►
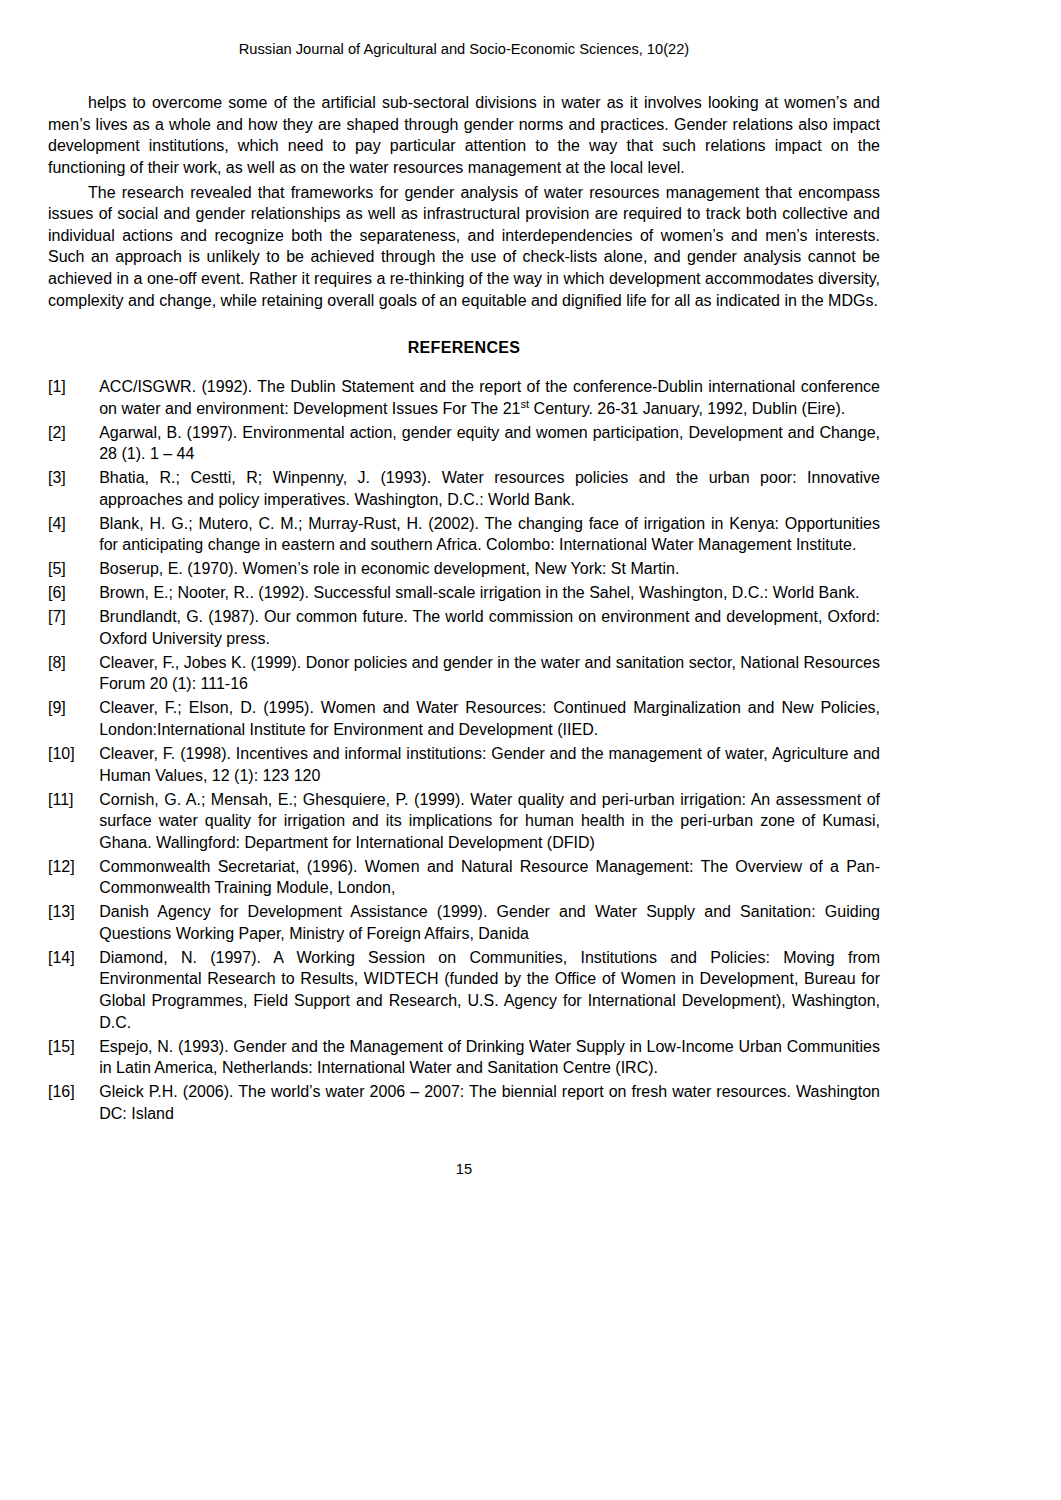Russian Journal of Agricultural and Socio-Economic Sciences, 10(22)
helps to overcome some of the artificial sub-sectoral divisions in water as it involves looking at women’s and men’s lives as a whole and how they are shaped through gender norms and practices. Gender relations also impact development institutions, which need to pay particular attention to the way that such relations impact on the functioning of their work, as well as on the water resources management at the local level.
The research revealed that frameworks for gender analysis of water resources management that encompass issues of social and gender relationships as well as infrastructural provision are required to track both collective and individual actions and recognize both the separateness, and interdependencies of women’s and men’s interests. Such an approach is unlikely to be achieved through the use of check-lists alone, and gender analysis cannot be achieved in a one-off event. Rather it requires a re-thinking of the way in which development accommodates diversity, complexity and change, while retaining overall goals of an equitable and dignified life for all as indicated in the MDGs.
REFERENCES
[1] ACC/ISGWR. (1992). The Dublin Statement and the report of the conference-Dublin international conference on water and environment: Development Issues For The 21st Century. 26-31 January, 1992, Dublin (Eire).
[2] Agarwal, B. (1997). Environmental action, gender equity and women participation, Development and Change, 28 (1). 1 – 44
[3] Bhatia, R.; Cestti, R; Winpenny, J. (1993). Water resources policies and the urban poor: Innovative approaches and policy imperatives. Washington, D.C.: World Bank.
[4] Blank, H. G.; Mutero, C. M.; Murray-Rust, H. (2002). The changing face of irrigation in Kenya: Opportunities for anticipating change in eastern and southern Africa. Colombo: International Water Management Institute.
[5] Boserup, E. (1970). Women’s role in economic development, New York: St Martin.
[6] Brown, E.; Nooter, R.. (1992). Successful small-scale irrigation in the Sahel, Washington, D.C.: World Bank.
[7] Brundlandt, G. (1987). Our common future. The world commission on environment and development, Oxford: Oxford University press.
[8] Cleaver, F., Jobes K. (1999). Donor policies and gender in the water and sanitation sector, National Resources Forum 20 (1): 111-16
[9] Cleaver, F.; Elson, D. (1995). Women and Water Resources: Continued Marginalization and New Policies, London:International Institute for Environment and Development (IIED.
[10] Cleaver, F. (1998). Incentives and informal institutions: Gender and the management of water, Agriculture and Human Values, 12 (1): 123 120
[11] Cornish, G. A.; Mensah, E.; Ghesquiere, P. (1999). Water quality and peri-urban irrigation: An assessment of surface water quality for irrigation and its implications for human health in the peri-urban zone of Kumasi, Ghana. Wallingford: Department for International Development (DFID)
[12] Commonwealth Secretariat, (1996). Women and Natural Resource Management: The Overview of a Pan-Commonwealth Training Module, London,
[13] Danish Agency for Development Assistance (1999). Gender and Water Supply and Sanitation: Guiding Questions Working Paper, Ministry of Foreign Affairs, Danida
[14] Diamond, N. (1997). A Working Session on Communities, Institutions and Policies: Moving from Environmental Research to Results, WIDTECH (funded by the Office of Women in Development, Bureau for Global Programmes, Field Support and Research, U.S. Agency for International Development), Washington, D.C.
[15] Espejo, N. (1993). Gender and the Management of Drinking Water Supply in Low-Income Urban Communities in Latin America, Netherlands: International Water and Sanitation Centre (IRC).
[16] Gleick P.H. (2006). The world’s water 2006 – 2007: The biennial report on fresh water resources. Washington DC: Island
15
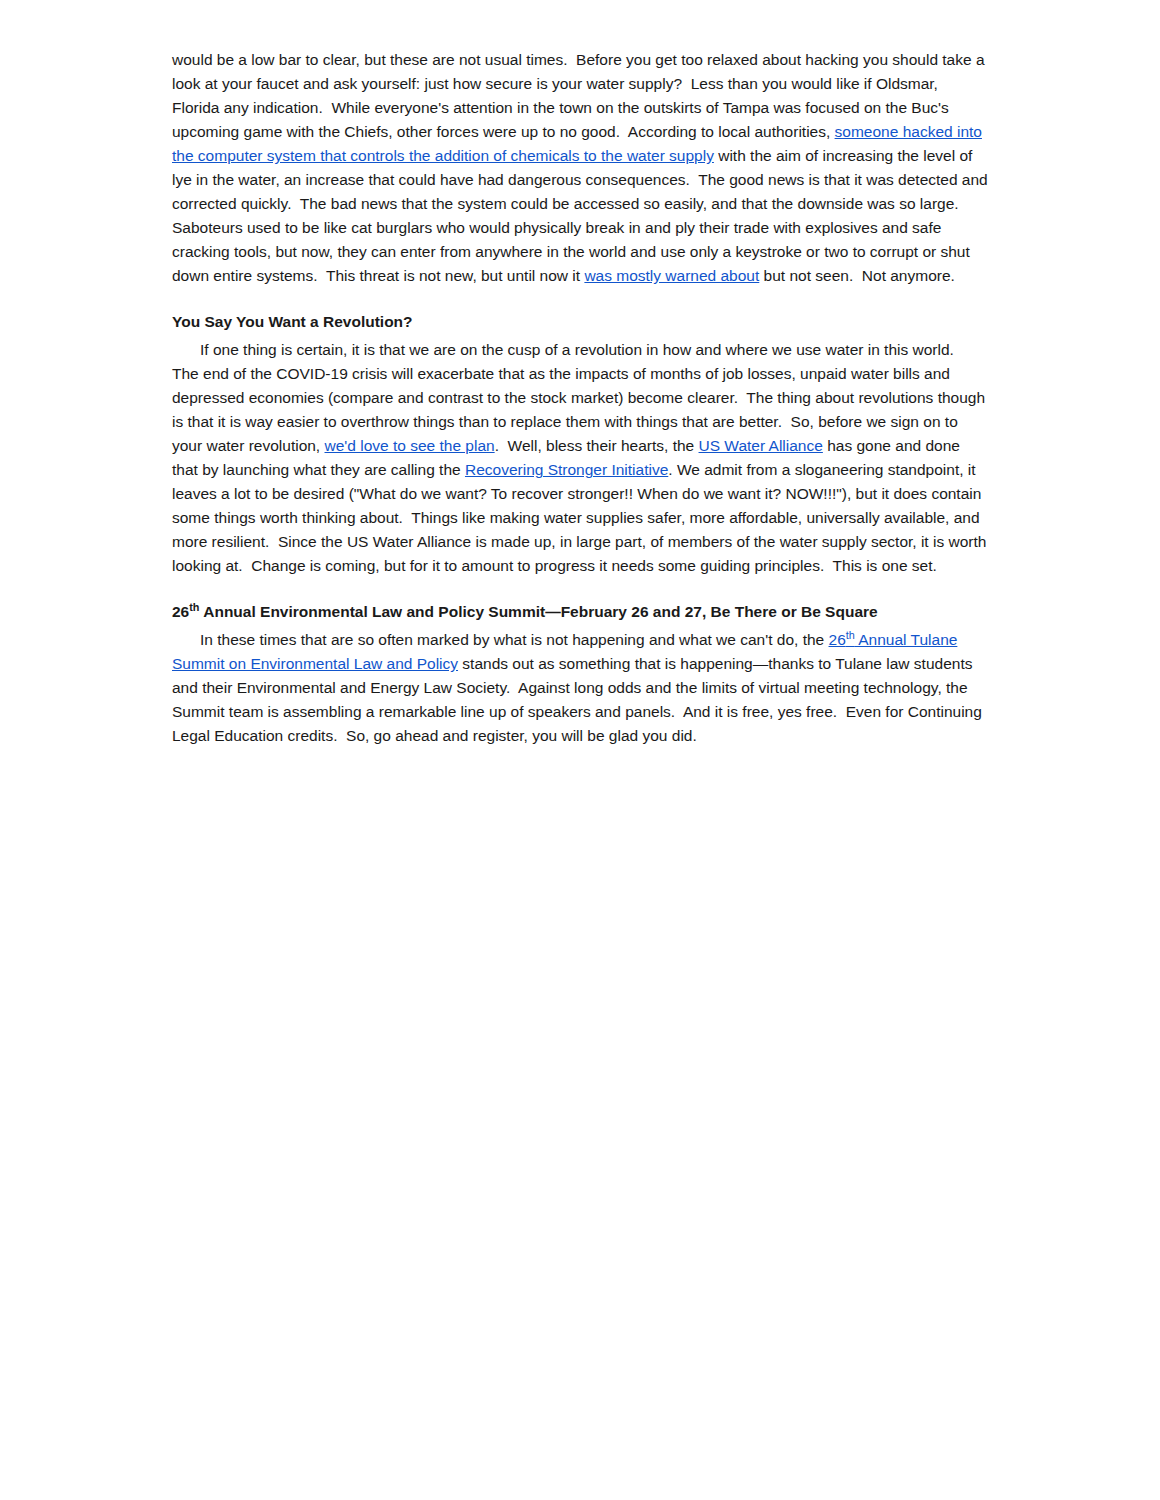would be a low bar to clear, but these are not usual times. Before you get too relaxed about hacking you should take a look at your faucet and ask yourself: just how secure is your water supply? Less than you would like if Oldsmar, Florida any indication. While everyone's attention in the town on the outskirts of Tampa was focused on the Buc's upcoming game with the Chiefs, other forces were up to no good. According to local authorities, someone hacked into the computer system that controls the addition of chemicals to the water supply with the aim of increasing the level of lye in the water, an increase that could have had dangerous consequences. The good news is that it was detected and corrected quickly. The bad news that the system could be accessed so easily, and that the downside was so large. Saboteurs used to be like cat burglars who would physically break in and ply their trade with explosives and safe cracking tools, but now, they can enter from anywhere in the world and use only a keystroke or two to corrupt or shut down entire systems. This threat is not new, but until now it was mostly warned about but not seen. Not anymore.
You Say You Want a Revolution?
If one thing is certain, it is that we are on the cusp of a revolution in how and where we use water in this world. The end of the COVID-19 crisis will exacerbate that as the impacts of months of job losses, unpaid water bills and depressed economies (compare and contrast to the stock market) become clearer. The thing about revolutions though is that it is way easier to overthrow things than to replace them with things that are better. So, before we sign on to your water revolution, we'd love to see the plan. Well, bless their hearts, the US Water Alliance has gone and done that by launching what they are calling the Recovering Stronger Initiative. We admit from a sloganeering standpoint, it leaves a lot to be desired ("What do we want? To recover stronger!! When do we want it? NOW!!!"), but it does contain some things worth thinking about. Things like making water supplies safer, more affordable, universally available, and more resilient. Since the US Water Alliance is made up, in large part, of members of the water supply sector, it is worth looking at. Change is coming, but for it to amount to progress it needs some guiding principles. This is one set.
26th Annual Environmental Law and Policy Summit—February 26 and 27, Be There or Be Square
In these times that are so often marked by what is not happening and what we can't do, the 26th Annual Tulane Summit on Environmental Law and Policy stands out as something that is happening—thanks to Tulane law students and their Environmental and Energy Law Society. Against long odds and the limits of virtual meeting technology, the Summit team is assembling a remarkable line up of speakers and panels. And it is free, yes free. Even for Continuing Legal Education credits. So, go ahead and register, you will be glad you did.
◄
Work required: Output all the material verbatim, skipping every image.

Exercise output:
Russian Journal of Agricultural and Socio-Economic Sciences, 10(22)
helps to overcome some of the artificial sub-sectoral divisions in water as it involves looking at women’s and men’s lives as a whole and how they are shaped through gender norms and practices. Gender relations also impact development institutions, which need to pay particular attention to the way that such relations impact on the functioning of their work, as well as on the water resources management at the local level.
The research revealed that frameworks for gender analysis of water resources management that encompass issues of social and gender relationships as well as infrastructural provision are required to track both collective and individual actions and recognize both the separateness, and interdependencies of women’s and men’s interests. Such an approach is unlikely to be achieved through the use of check-lists alone, and gender analysis cannot be achieved in a one-off event. Rather it requires a re-thinking of the way in which development accommodates diversity, complexity and change, while retaining overall goals of an equitable and dignified life for all as indicated in the MDGs.
REFERENCES
[1] ACC/ISGWR. (1992). The Dublin Statement and the report of the conference-Dublin international conference on water and environment: Development Issues For The 21st Century. 26-31 January, 1992, Dublin (Eire).
[2] Agarwal, B. (1997). Environmental action, gender equity and women participation, Development and Change, 28 (1). 1 – 44
[3] Bhatia, R.; Cestti, R; Winpenny, J. (1993). Water resources policies and the urban poor: Innovative approaches and policy imperatives. Washington, D.C.: World Bank.
[4] Blank, H. G.; Mutero, C. M.; Murray-Rust, H. (2002). The changing face of irrigation in Kenya: Opportunities for anticipating change in eastern and southern Africa. Colombo: International Water Management Institute.
[5] Boserup, E. (1970). Women’s role in economic development, New York: St Martin.
[6] Brown, E.; Nooter, R.. (1992). Successful small-scale irrigation in the Sahel, Washington, D.C.: World Bank.
[7] Brundlandt, G. (1987). Our common future. The world commission on environment and development, Oxford: Oxford University press.
[8] Cleaver, F., Jobes K. (1999). Donor policies and gender in the water and sanitation sector, National Resources Forum 20 (1): 111-16
[9] Cleaver, F.; Elson, D. (1995). Women and Water Resources: Continued Marginalization and New Policies, London:International Institute for Environment and Development (IIED.
[10] Cleaver, F. (1998). Incentives and informal institutions: Gender and the management of water, Agriculture and Human Values, 12 (1): 123 120
[11] Cornish, G. A.; Mensah, E.; Ghesquiere, P. (1999). Water quality and peri-urban irrigation: An assessment of surface water quality for irrigation and its implications for human health in the peri-urban zone of Kumasi, Ghana. Wallingford: Department for International Development (DFID)
[12] Commonwealth Secretariat, (1996). Women and Natural Resource Management: The Overview of a Pan-Commonwealth Training Module, London,
[13] Danish Agency for Development Assistance (1999). Gender and Water Supply and Sanitation: Guiding Questions Working Paper, Ministry of Foreign Affairs, Danida
[14] Diamond, N. (1997). A Working Session on Communities, Institutions and Policies: Moving from Environmental Research to Results, WIDTECH (funded by the Office of Women in Development, Bureau for Global Programmes, Field Support and Research, U.S. Agency for International Development), Washington, D.C.
[15] Espejo, N. (1993). Gender and the Management of Drinking Water Supply in Low-Income Urban Communities in Latin America, Netherlands: International Water and Sanitation Centre (IRC).
[16] Gleick P.H. (2006). The world’s water 2006 – 2007: The biennial report on fresh water resources. Washington DC: Island
15
would be a low bar to clear, but these are not usual times. Before you get too relaxed about hacking you should take a look at your faucet and ask yourself: just how secure is your water supply? Less than you would like if Oldsmar, Florida any indication. While everyone's attention in the town on the outskirts of Tampa was focused on the Buc's upcoming game with the Chiefs, other forces were up to no good. According to local authorities, someone hacked into the computer system that controls the addition of chemicals to the water supply with the aim of increasing the level of lye in the water, an increase that could have had dangerous consequences. The good news is that it was detected and corrected quickly. The bad news that the system could be accessed so easily, and that the downside was so large. Saboteurs used to be like cat burglars who would physically break in and ply their trade with explosives and safe cracking tools, but now, they can enter from anywhere in the world and use only a keystroke or two to corrupt or shut down entire systems. This threat is not new, but until now it was mostly warned about but not seen. Not anymore.
You Say You Want a Revolution?
If one thing is certain, it is that we are on the cusp of a revolution in how and where we use water in this world. The end of the COVID-19 crisis will exacerbate that as the impacts of months of job losses, unpaid water bills and depressed economies (compare and contrast to the stock market) become clearer. The thing about revolutions though is that it is way easier to overthrow things than to replace them with things that are better. So, before we sign on to your water revolution, we'd love to see the plan. Well, bless their hearts, the US Water Alliance has gone and done that by launching what they are calling the Recovering Stronger Initiative. We admit from a sloganeering standpoint, it leaves a lot to be desired ("What do we want? To recover stronger!! When do we want it? NOW!!!"), but it does contain some things worth thinking about. Things like making water supplies safer, more affordable, universally available, and more resilient. Since the US Water Alliance is made up, in large part, of members of the water supply sector, it is worth looking at. Change is coming, but for it to amount to progress it needs some guiding principles. This is one set.
26th Annual Environmental Law and Policy Summit—February 26 and 27, Be There or Be Square
In these times that are so often marked by what is not happening and what we can't do, the 26th Annual Tulane Summit on Environmental Law and Policy stands out as something that is happening—thanks to Tulane law students and their Environmental and Energy Law Society. Against long odds and the limits of virtual meeting technology, the Summit team is assembling a remarkable line up of speakers and panels. And it is free, yes free. Even for Continuing Legal Education credits. So, go ahead and register, you will be glad you did.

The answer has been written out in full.